The next question comes from Kenneth Pounds from Castleberry Advisory. Please go ahead.
Hello. Good morning. Can I get a little more clarification? You said there could be results on the second well in the coming weeks. Is there a timeline for when that could potentially go on production and then what's the timeline for the third well on the program?
Yeah, the second well, we're currently drilling ahead on the second well. So we expect probably to get to TD in the next three weeks and then run the evaluation and completion. So within the next... four to five weeks we should have that well on production. Immediately after that well is up and running, the rig will remain on the Avuma platform and move towards the third well. And because there's no rig move involved, it will simultaneously just move over to the next slot and begin drilling.
Okay, so what would be the timeline potentially if that well went well to Avuma? two or three months or four months after the second one comes on production?
The second well, it would be at least two months after the second well.
Okay. And you talked about the FPSO coming on. Will that basically fulfill all your needs for the new production that will be coming on in the summer and the fall?
The key position here inside the field is the processing ullage. The FSO is going to purely be storage. What it does provide us is the opportunity to enhance the storage capacity, which allows us to do larger liftings and therefore higher economic returns with the larger liftings. The ullage around in the field is between 26,000 to 28,000 barrels per day. But like I said, the FSO is greatly reducing our operating costs and enhancing our ability to have greater storage. So avoiding a position of what we call tank talks in the field where we have to shut down because the capacity of storage has been reached. So that will avoid that risk.
You had bottlenecks before for sure. So this basically could eliminate any bottlenecks for the next several years?
This will definitely eliminate those bottlenecks.
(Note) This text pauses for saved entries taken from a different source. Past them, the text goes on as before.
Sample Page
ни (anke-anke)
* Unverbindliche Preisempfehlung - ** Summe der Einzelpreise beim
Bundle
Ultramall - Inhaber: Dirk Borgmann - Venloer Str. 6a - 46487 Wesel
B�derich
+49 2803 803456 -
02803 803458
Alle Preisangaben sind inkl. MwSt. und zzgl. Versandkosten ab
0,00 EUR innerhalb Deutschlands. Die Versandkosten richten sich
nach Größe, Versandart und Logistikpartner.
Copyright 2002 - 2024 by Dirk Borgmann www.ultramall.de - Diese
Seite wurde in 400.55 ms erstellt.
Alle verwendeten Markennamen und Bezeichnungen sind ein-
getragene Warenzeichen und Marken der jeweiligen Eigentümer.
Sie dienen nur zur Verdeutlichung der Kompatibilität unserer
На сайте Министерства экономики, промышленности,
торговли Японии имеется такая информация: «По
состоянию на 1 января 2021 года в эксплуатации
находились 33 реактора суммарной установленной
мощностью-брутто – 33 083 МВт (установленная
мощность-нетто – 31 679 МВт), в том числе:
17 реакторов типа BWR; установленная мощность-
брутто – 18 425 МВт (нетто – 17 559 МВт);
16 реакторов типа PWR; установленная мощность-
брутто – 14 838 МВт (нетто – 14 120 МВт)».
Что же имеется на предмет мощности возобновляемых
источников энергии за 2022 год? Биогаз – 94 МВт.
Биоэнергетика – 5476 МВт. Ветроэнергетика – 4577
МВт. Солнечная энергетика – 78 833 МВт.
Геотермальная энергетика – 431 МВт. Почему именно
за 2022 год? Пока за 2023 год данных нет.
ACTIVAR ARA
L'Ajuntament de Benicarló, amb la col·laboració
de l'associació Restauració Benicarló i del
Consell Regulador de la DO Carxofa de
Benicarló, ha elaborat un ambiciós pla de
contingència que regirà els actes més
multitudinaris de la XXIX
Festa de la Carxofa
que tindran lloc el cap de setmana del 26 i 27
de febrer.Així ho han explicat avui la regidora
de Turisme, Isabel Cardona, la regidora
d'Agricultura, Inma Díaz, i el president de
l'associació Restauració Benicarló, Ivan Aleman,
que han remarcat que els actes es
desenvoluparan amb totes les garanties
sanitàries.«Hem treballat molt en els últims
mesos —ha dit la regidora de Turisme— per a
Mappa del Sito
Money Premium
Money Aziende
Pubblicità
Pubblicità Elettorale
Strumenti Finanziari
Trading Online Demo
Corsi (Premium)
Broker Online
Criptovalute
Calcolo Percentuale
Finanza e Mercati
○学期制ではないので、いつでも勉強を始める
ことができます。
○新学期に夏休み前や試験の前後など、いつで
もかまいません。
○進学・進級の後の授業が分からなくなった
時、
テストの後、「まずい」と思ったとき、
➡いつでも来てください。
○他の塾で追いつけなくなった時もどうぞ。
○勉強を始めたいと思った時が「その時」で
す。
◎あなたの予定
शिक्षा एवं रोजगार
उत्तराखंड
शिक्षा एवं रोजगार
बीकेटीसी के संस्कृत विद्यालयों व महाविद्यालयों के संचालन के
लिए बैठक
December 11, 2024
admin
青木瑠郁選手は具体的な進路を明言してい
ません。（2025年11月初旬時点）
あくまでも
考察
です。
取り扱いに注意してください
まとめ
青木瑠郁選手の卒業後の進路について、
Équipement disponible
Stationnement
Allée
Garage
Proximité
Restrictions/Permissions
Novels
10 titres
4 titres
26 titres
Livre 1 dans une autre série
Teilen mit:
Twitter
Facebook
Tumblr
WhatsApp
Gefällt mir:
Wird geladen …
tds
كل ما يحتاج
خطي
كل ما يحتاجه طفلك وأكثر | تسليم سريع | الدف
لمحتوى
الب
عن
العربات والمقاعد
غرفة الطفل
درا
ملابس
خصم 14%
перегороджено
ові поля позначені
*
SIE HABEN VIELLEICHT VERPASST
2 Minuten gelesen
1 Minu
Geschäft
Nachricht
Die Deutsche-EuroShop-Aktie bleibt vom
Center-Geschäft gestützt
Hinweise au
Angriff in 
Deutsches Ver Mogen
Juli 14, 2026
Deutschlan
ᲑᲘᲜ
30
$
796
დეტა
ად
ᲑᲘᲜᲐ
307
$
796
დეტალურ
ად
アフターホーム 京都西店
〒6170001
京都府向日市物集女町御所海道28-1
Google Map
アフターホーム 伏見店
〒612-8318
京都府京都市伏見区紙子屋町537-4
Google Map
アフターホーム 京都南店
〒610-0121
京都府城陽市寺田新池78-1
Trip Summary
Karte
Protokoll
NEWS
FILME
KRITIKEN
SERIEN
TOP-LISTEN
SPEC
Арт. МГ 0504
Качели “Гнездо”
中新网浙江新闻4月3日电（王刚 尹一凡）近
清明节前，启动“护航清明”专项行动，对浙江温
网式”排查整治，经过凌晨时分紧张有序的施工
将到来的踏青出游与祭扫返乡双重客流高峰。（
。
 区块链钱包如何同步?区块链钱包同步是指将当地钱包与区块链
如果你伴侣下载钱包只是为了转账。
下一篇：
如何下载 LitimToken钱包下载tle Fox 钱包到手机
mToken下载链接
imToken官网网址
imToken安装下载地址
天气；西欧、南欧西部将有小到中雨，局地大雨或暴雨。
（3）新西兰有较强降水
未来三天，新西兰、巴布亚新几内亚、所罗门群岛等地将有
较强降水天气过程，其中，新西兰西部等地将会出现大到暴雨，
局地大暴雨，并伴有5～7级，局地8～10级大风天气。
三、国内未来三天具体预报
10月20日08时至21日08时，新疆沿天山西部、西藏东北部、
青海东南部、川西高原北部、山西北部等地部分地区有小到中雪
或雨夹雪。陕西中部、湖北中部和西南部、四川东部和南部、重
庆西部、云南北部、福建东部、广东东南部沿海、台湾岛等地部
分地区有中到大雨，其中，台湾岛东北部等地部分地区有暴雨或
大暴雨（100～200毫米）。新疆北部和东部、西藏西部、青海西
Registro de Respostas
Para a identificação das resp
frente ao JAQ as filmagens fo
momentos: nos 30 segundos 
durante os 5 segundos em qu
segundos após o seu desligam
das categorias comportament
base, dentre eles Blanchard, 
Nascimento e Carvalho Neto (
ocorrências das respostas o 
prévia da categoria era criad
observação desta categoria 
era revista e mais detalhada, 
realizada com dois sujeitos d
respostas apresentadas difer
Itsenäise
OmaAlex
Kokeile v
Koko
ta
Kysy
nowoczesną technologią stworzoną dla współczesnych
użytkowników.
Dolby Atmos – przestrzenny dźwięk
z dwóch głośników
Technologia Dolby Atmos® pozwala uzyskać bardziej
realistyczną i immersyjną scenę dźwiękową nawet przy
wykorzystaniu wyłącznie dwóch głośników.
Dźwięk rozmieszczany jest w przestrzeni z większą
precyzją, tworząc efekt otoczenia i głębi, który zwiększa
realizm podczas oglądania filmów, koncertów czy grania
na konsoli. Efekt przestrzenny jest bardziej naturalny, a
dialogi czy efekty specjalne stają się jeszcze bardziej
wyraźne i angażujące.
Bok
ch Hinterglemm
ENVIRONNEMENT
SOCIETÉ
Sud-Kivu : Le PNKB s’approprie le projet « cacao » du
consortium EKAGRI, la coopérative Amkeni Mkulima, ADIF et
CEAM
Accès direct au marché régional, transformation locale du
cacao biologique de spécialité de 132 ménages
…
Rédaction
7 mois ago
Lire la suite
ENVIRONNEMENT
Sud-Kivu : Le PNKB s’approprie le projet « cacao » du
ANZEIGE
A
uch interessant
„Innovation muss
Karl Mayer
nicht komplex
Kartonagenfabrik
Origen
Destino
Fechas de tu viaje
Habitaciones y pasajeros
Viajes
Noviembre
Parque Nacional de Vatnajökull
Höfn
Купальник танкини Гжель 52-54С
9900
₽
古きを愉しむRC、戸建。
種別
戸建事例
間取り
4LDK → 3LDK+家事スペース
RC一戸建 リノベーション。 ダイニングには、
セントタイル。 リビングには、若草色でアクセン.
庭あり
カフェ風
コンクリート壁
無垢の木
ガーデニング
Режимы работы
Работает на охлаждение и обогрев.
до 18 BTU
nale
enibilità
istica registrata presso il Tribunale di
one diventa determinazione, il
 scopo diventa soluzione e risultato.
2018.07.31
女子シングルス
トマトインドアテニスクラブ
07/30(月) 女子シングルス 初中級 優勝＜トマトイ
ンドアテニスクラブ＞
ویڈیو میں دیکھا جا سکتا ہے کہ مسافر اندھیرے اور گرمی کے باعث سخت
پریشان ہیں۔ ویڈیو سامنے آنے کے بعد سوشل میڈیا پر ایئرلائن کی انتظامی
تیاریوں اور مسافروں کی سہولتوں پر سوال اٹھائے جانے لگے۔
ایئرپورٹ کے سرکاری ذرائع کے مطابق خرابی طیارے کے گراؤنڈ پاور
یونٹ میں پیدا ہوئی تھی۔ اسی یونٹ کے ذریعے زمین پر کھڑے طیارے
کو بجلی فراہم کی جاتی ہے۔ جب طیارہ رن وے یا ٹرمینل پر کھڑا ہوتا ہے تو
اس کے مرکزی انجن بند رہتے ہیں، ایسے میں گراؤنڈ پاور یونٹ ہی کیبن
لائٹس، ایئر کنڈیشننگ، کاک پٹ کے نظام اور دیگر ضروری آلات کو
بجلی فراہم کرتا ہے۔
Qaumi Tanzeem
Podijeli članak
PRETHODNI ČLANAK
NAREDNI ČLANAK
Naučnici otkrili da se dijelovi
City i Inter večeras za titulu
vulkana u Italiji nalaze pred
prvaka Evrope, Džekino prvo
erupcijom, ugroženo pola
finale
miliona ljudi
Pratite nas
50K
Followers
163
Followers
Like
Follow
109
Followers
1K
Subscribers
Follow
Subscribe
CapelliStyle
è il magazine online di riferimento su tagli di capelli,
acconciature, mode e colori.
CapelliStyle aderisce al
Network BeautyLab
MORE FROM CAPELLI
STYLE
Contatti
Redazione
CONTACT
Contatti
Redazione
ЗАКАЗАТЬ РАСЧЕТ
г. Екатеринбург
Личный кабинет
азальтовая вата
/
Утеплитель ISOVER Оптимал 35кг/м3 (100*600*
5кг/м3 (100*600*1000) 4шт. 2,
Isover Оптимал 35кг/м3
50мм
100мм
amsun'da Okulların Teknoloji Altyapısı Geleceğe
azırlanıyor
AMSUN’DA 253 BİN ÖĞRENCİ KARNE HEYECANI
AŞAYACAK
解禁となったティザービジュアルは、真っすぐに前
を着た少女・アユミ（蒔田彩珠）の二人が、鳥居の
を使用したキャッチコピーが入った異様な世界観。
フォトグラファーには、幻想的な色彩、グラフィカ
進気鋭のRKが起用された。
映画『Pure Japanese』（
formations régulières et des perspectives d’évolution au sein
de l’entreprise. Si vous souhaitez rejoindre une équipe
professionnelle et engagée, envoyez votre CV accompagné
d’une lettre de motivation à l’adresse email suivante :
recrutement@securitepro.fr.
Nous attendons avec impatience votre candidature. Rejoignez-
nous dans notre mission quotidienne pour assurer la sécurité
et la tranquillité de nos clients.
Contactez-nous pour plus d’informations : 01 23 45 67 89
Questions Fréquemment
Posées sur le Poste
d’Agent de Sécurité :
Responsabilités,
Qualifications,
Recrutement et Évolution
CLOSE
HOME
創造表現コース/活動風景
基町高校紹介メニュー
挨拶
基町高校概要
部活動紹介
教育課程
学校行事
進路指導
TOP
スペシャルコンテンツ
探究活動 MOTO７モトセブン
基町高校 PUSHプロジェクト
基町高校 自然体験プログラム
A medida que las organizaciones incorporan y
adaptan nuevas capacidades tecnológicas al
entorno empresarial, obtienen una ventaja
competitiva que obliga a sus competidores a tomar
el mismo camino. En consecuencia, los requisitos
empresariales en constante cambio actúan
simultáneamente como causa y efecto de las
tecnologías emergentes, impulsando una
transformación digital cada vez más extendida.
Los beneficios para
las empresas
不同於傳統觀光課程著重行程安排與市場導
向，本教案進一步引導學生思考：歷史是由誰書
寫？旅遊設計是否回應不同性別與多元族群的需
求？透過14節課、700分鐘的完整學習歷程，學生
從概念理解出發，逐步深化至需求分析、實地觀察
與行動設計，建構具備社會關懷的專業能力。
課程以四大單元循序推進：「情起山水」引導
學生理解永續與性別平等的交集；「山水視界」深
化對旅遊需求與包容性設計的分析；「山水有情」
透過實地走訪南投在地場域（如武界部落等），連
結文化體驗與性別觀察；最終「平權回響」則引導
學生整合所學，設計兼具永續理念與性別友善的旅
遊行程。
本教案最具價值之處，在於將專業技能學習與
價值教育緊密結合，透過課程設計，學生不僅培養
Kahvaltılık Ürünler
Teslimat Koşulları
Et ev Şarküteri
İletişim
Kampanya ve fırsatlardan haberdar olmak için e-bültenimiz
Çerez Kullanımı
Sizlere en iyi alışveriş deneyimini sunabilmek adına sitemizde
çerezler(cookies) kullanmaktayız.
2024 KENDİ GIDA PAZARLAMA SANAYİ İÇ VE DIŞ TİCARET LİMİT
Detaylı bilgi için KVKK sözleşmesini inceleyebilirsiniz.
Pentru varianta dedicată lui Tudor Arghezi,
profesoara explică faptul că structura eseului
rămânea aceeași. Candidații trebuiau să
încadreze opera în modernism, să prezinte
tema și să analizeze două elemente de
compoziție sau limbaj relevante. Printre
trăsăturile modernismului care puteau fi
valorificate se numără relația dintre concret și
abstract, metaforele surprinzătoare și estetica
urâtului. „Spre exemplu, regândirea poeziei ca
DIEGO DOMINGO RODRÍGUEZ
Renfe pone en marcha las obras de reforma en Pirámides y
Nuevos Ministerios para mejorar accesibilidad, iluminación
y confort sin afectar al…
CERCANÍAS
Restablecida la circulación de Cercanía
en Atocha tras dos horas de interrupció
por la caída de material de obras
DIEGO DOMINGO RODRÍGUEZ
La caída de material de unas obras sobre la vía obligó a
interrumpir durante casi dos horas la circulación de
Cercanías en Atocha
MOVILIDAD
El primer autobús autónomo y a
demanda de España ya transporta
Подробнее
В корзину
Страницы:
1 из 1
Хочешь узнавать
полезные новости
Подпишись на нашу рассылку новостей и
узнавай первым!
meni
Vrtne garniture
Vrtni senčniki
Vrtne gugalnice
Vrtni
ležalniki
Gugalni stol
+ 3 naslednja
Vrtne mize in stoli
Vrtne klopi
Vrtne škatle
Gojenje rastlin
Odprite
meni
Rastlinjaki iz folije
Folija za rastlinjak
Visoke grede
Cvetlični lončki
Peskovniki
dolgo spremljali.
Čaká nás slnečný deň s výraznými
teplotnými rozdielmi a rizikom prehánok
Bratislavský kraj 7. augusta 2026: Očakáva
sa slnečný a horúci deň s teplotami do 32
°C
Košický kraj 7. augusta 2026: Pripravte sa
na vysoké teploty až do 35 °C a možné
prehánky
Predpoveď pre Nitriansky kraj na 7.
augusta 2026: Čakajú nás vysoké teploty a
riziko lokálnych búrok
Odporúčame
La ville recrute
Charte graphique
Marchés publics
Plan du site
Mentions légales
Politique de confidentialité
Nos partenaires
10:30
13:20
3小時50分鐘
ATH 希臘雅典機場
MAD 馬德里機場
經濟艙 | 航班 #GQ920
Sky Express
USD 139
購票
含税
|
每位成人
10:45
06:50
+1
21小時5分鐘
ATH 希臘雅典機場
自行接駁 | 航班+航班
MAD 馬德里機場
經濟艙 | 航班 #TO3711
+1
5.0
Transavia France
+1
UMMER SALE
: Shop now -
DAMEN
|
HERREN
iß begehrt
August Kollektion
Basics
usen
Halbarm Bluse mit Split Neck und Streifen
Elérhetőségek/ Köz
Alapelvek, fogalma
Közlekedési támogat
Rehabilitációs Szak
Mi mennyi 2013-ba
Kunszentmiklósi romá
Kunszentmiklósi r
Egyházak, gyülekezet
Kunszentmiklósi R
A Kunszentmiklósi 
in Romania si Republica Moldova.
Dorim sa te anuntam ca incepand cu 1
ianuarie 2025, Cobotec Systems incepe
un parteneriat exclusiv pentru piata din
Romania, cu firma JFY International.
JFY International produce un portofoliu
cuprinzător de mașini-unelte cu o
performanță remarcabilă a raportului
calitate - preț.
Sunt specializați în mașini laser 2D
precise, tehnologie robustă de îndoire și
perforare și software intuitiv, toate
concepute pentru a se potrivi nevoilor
We will be able to cushion any environmental impact that sometimes occurs with trying to load a tanker without having to impact production.
Great. Thank you so much.
Again, if you have a question, please press star, then 1. Our next question comes from Richard Durnley from Long Partners. Please go ahead.
Good morning. Is my calculation that you're going to exit, the exit rate for this quarter is around 8,300 barrels a day?
I mean, I can go back to the guidance that we put for Q1 on the sheet, just pulling off that guidance now. Basically, a production guidance from a net revenue interest is basically 8,000 to 8,300. So if you look at the midpoint of that, it's 8,150. Yeah. Okay.
Thank you. Yeah, no, I think the exit will be slightly higher.
The exit will be slightly higher than that, but that's the average for the period.
Right.
Okay. Thank you.
There are no more questions in the queue. This concludes our question and answer session. I'd like to turn the conference back over to George Maxwell for any closing remarks.
Thank you very much. I think we've spent a lot of time listening to Ron and I talk about 2021 and the prospects for 2022. You can see that activity inside the company has increased tremendously, both from our drilling activity, our production activity, our infield activities to make our opportunities more efficient and therefore take advantage of higher oil prices and greater netbacks. The future in 2022 and beyond, as we outline what we're planning in the TAMI for a potential phase three drilling program and the opportunities inside Equatorial Guinea as we expand our opportunities in West Africa, make it a very, very exciting time. So I would like to thank everyone for participating in the call. I think in 2022, with the position of commodity prices, we have the double whammy opportunity of higher commodity prices while we lower our cost base. It makes it a very exciting time for us. Thank you very much.
The conference has now concluded. Thank you for attending today's presentation. You may now disconnect.